> RECORDS FOR THE EXERCISE
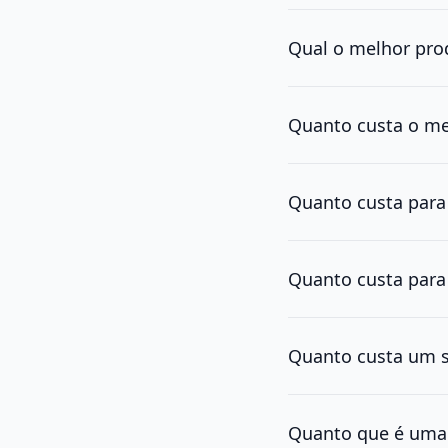
Qual o melhor pro
Quanto custa o me
Quanto custa para
Quanto custa para
Quanto custa um s
Quanto que é uma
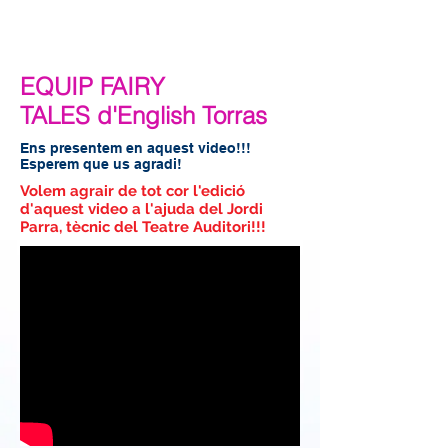
EQUIP FAIRY
TALES d'English Torras
Ens presentem en aquest video!!!
Esperem que us agradi!
Volem agrair de tot cor l'edició
d'aquest video a l'ajuda del Jordi
Parra, tècnic del Teatre Auditori!!!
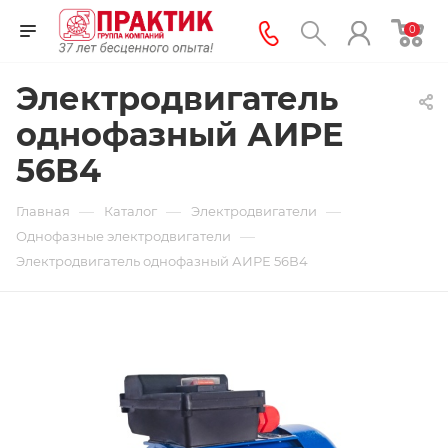
0
Электродвигатель
однофазный АИРЕ
56В4
—
—
—
Главная
Каталог
Электродвигатели
—
Однофазные электродвигатели
Электродвигатель однофазный АИРЕ 56В4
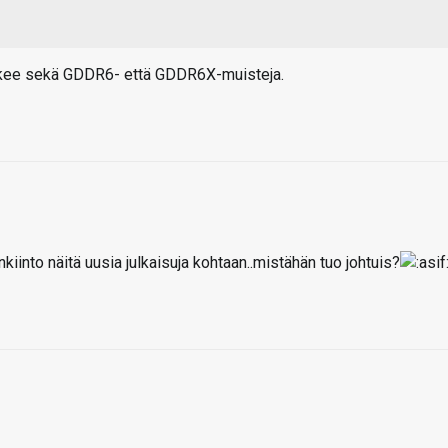
ukee sekä GDDR6- että GDDR6X-muisteja.
iinto näitä uusia julkaisuja kohtaan..mistähän tuo johtuis?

> YOUR TASK
Find each line above that contains the string "custa" and copy those lines.

> THE COMPLETED TASK
Quanto custa o me
Quanto custa para
Quanto custa para
Quanto custa um s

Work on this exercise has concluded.